▶ **Problem statement**:
Look through the records below and copy each line that includes the word "pistas".

▶ **Exercise data**:
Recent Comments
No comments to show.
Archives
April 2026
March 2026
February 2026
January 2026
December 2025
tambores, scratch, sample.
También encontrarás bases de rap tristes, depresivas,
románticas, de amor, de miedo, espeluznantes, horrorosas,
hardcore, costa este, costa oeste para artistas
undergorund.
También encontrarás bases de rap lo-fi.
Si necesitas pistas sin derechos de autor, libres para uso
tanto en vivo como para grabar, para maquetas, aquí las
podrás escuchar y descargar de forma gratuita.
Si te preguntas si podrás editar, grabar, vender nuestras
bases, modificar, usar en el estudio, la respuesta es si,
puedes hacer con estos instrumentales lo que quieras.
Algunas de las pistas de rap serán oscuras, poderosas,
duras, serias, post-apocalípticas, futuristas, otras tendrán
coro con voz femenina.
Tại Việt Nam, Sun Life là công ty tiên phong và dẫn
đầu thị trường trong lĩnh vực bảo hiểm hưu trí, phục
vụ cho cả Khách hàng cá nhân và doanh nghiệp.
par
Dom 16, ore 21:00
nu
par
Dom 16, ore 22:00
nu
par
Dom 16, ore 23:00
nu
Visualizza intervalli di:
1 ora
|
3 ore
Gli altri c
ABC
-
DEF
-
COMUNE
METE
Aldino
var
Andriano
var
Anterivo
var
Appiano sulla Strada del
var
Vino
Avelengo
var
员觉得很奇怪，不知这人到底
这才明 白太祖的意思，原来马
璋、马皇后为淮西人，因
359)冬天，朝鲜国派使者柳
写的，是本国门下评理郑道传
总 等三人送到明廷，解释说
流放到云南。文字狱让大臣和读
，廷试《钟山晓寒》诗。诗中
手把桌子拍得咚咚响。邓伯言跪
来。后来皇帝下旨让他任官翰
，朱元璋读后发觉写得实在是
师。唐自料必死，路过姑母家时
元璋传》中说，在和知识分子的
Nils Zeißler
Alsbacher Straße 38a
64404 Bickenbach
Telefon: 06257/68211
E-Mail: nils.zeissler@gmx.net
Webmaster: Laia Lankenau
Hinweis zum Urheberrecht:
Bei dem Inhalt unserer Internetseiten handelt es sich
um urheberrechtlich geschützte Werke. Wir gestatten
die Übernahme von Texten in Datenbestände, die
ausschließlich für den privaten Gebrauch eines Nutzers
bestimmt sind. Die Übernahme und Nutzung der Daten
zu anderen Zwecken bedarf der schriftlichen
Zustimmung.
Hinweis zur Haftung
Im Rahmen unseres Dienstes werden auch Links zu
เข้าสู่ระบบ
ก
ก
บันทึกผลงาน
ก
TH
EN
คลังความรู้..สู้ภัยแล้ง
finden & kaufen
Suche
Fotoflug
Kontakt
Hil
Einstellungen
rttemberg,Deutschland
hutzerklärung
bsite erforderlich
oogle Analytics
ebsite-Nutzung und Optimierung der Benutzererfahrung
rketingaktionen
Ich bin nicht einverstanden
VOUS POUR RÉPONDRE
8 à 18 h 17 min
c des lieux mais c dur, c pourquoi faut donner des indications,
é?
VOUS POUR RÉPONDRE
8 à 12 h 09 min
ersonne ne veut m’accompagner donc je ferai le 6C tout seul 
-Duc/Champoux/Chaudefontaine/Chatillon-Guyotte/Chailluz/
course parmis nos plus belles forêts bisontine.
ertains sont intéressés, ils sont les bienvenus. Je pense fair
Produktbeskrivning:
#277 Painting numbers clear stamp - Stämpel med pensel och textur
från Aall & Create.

▶ **Written answer**:
Si necesitas pistas sin derechos de autor, libres para uso
Algunas de las pistas de rap serán oscuras, poderosas,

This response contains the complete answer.